Setibanya di rumah malam itu, aku menceritakan hal tersebut kepada istriku dan setelah mendengar apa yang kukatakan, dia juga bersedia untuk mencari tahu. Aku benar-benar bersyukur kepada Tuhan karena mereka membalas pesanku keesokan harinya dan mengatur untuk terhubung dengan kami secara daring siang itu juga. Siang itu, kami berbicara dengan Saudari Liu dan Saudari Su. Dari percakapan itu, kami merasa bahwa mereka berbicara dengan sederhana, cekatan, dan berwawasan. Istriku bahkan lebih besar rasa ingin tahunya daripada aku dan berkata: “Apakah boleh kami menanyakan sesuatu?” Mereka dengan antusias menjawab: “Tentu saja.” Istriku meneruskan: “Di situs web gereja Anda disebutkan: ‘Tuhan di akhir zaman telah melakukan sebuah tahapan dari pekerjaan penghakiman dan hajaran.’ Suamiku dan aku tahu bahwa orang yang tidak kudus tidak akan melihat Tuhan sebab Dia itu kudus, tetapi di dalam Roma dikatakan, ‘Karena itu jika engkau mengaku dengan mulutmu bahwa Yesus adalah Tuhan, dan percaya di dalam hatimu bahwa Tuhan telah membangkitkan Dia dari kematian, engkau akan diselamatkan’ (Roma 10:9). ‘Siapa pun yang berseru kepada nama Tuhan akan diselamatkan’ (Roma 10:13). Jika kita percaya kepada Tuhan Yesus, kita sudah diselamatkan dan bisa memasuki kerajaan surga, jadi mengapa Tuhan di akhir zaman melakukan tahapan pekerjaan penghakiman dan hajaran? Aku tidak begitu jelas tentang hal ini dan aku berharap bisa mendengar penjelasan Anda.”

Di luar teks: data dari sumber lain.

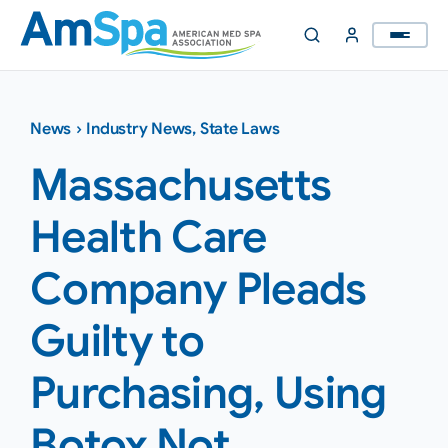
Skip
to
content
News
›
Industry News
,
State Laws
Massachusetts
Health Care
Company Pleads
Guilty to
Purchasing, Using
Botox Not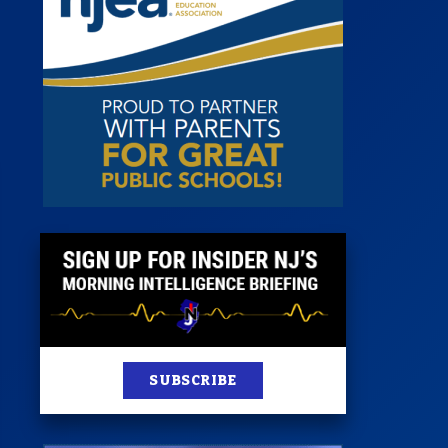
 Room
st
News
100 Publications
s
SUBSCRIBE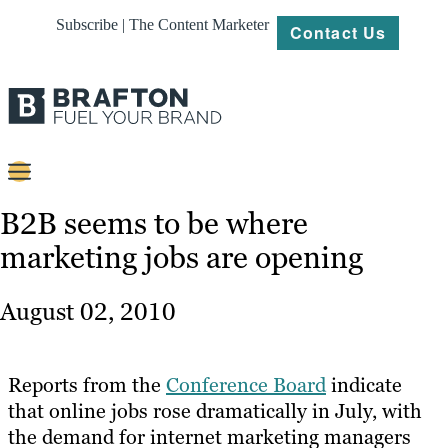
Subscribe | The Content Marketer
Contact Us
Content
B2B seems to be where
marketing jobs are opening
Strategy
Platforms
August 02, 2010
Our
Work
Reports from the
Conference Board
indicate
About
that online jobs rose dramatically in July, with
the demand for internet marketing managers
Resources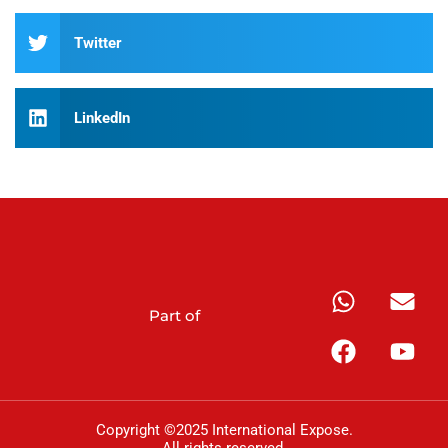
Twitter
LinkedIn
Part of
Copyright ©2025 International Expose.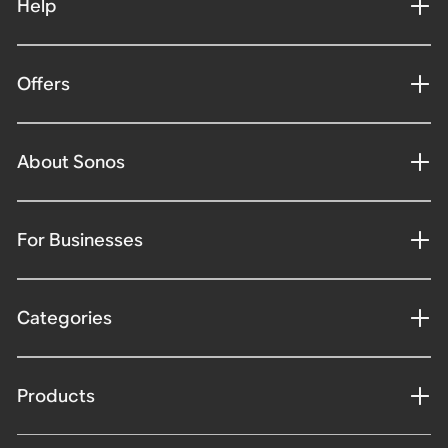
Help
Offers
About Sonos
For Businesses
Categories
Products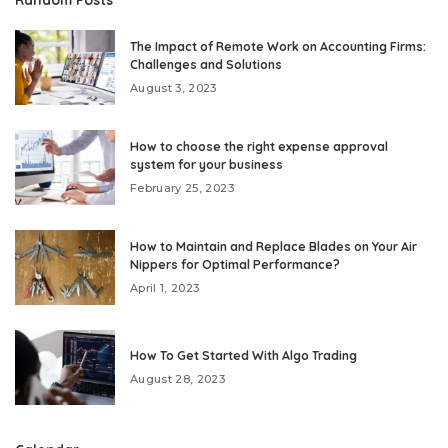
The Impact of Remote Work on Accounting Firms:
Challenges and Solutions
August 3, 2023
How to choose the right expense approval
system for your business
February 25, 2023
How to Maintain and Replace Blades on Your Air
Nippers for Optimal Performance?
April 1, 2023
How To Get Started With Algo Trading
August 28, 2023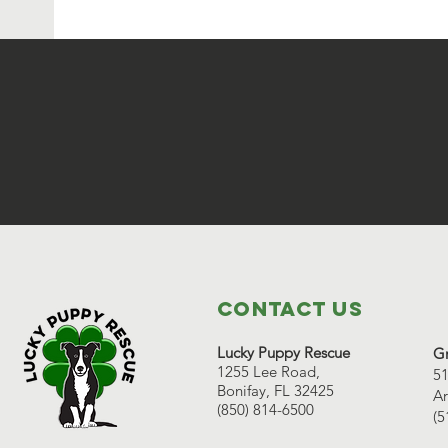
Contact Us
Lucky Puppy Rescue
Gr
1255 Lee Road,
51
Bonifay, FL 32425
Ar
(850) 814-6500
(5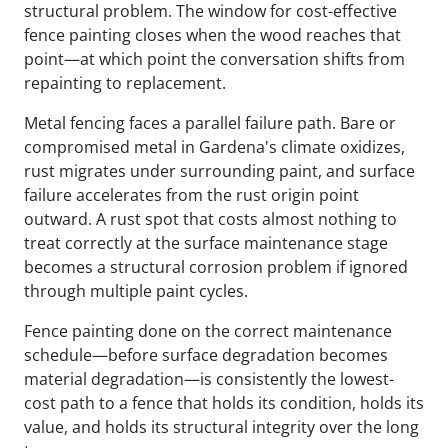
structural problem. The window for cost-effective
fence painting closes when the wood reaches that
point—at which point the conversation shifts from
repainting to replacement.
Metal fencing faces a parallel failure path. Bare or
compromised metal in Gardena's climate oxidizes,
rust migrates under surrounding paint, and surface
failure accelerates from the rust origin point
outward. A rust spot that costs almost nothing to
treat correctly at the surface maintenance stage
becomes a structural corrosion problem if ignored
through multiple paint cycles.
Fence painting done on the correct maintenance
schedule—before surface degradation becomes
material degradation—is consistently the lowest-
cost path to a fence that holds its condition, holds its
value, and holds its structural integrity over the long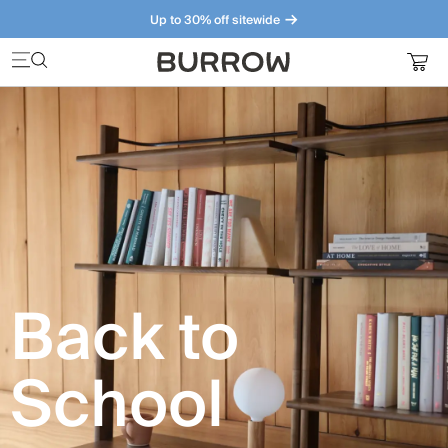
Up to 30% off sitewide
Furniture that just makes sense. Meet our bestsellers.
Back to
School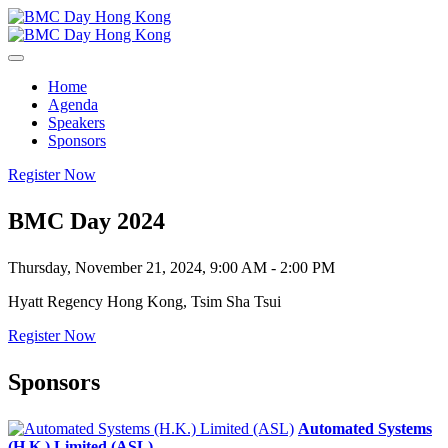
Home
Agenda
Speakers
Sponsors
Register Now
BMC Day 2024
Thursday, November 21, 2024, 9:00 AM - 2:00 PM
Hyatt Regency Hong Kong, Tsim Sha Tsui
Register Now
Sponsors
Automated Systems
(H.K.) Limited (ASL)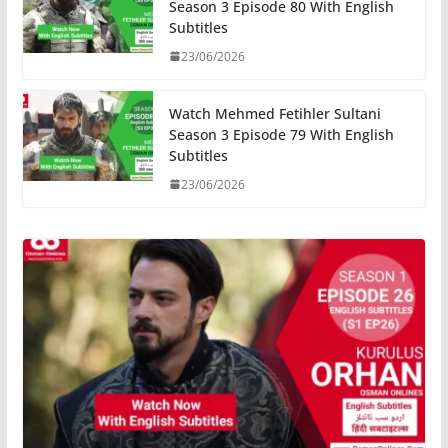
Season 3 Episode 80 With English
Subtitles
23/06/2026
Watch Mehmed Fetihler Sultani
Season 3 Episode 79 With English
Subtitles
23/06/2026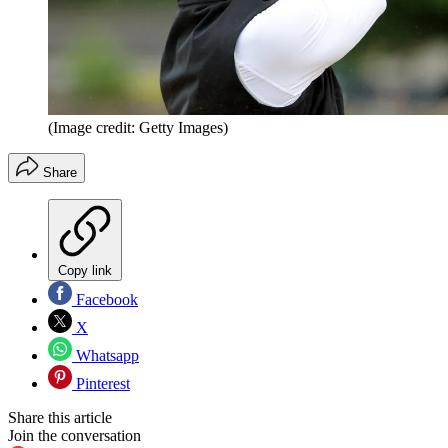
(Image credit: Getty Images)
Share
Copy link
Facebook
X
Whatsapp
Pinterest
Share this article
Join the conversation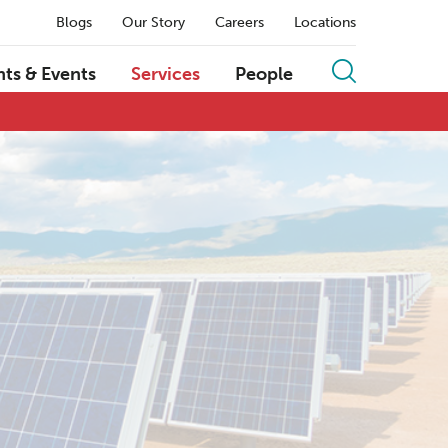
Blogs
Our Story
Careers
Locations
hts & Events
Services
People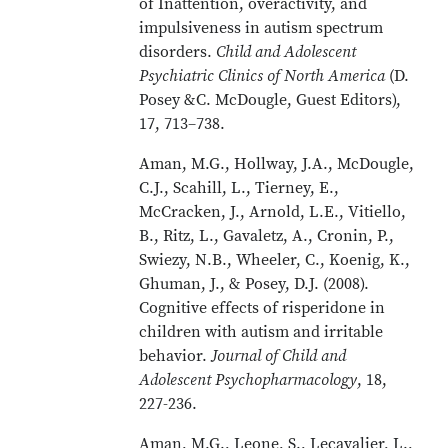
of Inattention, overactivity, and
impulsiveness in autism spectrum
disorders.
Child and Adolescent
Psychiatric Clinics of North America
(D.
Posey &C. McDougle, Guest Editors),
17, 713–738.
Aman, M.G., Hollway, J.A., McDougle,
C.J., Scahill, L., Tierney, E.,
McCracken, J., Arnold, L.E., Vitiello,
B., Ritz, L., Gavaletz, A., Cronin, P.,
Swiezy, N.B., Wheeler, C., Koenig, K.,
Ghuman, J., & Posey, D.J. (2008).
Cognitive effects of risperidone in
children with autism and irritable
behavior.
Journal of Child and
Adolescent Psychopharmacology
, 18,
227-236.
Aman, M.G., Leone, S., Lecavalier, L.,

Saudari Liu menjawab: “Syukur kepada Tuhan! Marilah bersekutu bersama dan membiarkan Tuhan membimbing kita. Marilah pertama-tama kita tengok apakah arti dari ‘diselamatkan’ di sini. Pada periode akhir dari Zaman Hukum Taurat, semua manusia telah semakin jauh dari Tuhan dan tidak lagi punya hati yang takut akan Tuhan. Mereka telah semakin berdosa dan bahkan sampai menyerahkan hewan ternak dan burung yang buta, lumpuh, dan penyakitan sebagai persembahan. Manusia dari masa itu tidak lagi menegakkan hukum dan mereka semua berada dalam bahaya dihukum mati karena melanggar hukum Taurat. Melihat situasi itu, untuk menyelamatkan mereka yang hidup di bawah hukum Taurat dari kematian yang tak terelakkan, Tuhan sendiri menjadi daging dan melakukan pekerjaan penebusan, dan akhirnya disalibkan untuk menebus seluruh umat manusia dari dosa. Manusia dapat diampuni dari dosa mereka dengan percaya kepada Tuhan Yesus, dan karenanya menjadi layak untuk datang ke hadapan Tuhan dalam doa serta menikmati berkat-berkat dari kasih karunia Tuhan. Inilah makna sejati dari ‘diselamatkan’ di Zaman Kasih Karunia. Dengan kata lain, ‘diselamatkan’ hanya berarti bahwa dosa-dosa seseorang diampuni. Itu artinya, Tuhan tidak memandang manusia sebagai makhluk yang ternoda oleh dosa lagi, tetapi itu tidak berarti bahwa mereka tidak secara inheren berdosa. Karena itu, diselamatkan tidak berarti bahwa kita sepenuhnya disucikan dan telah mencapai keselamatan yang penuh. Jika kita ingin dimurnikan, kita harus menerima pekerjaan penghakiman Tuhan dari akhir zaman.”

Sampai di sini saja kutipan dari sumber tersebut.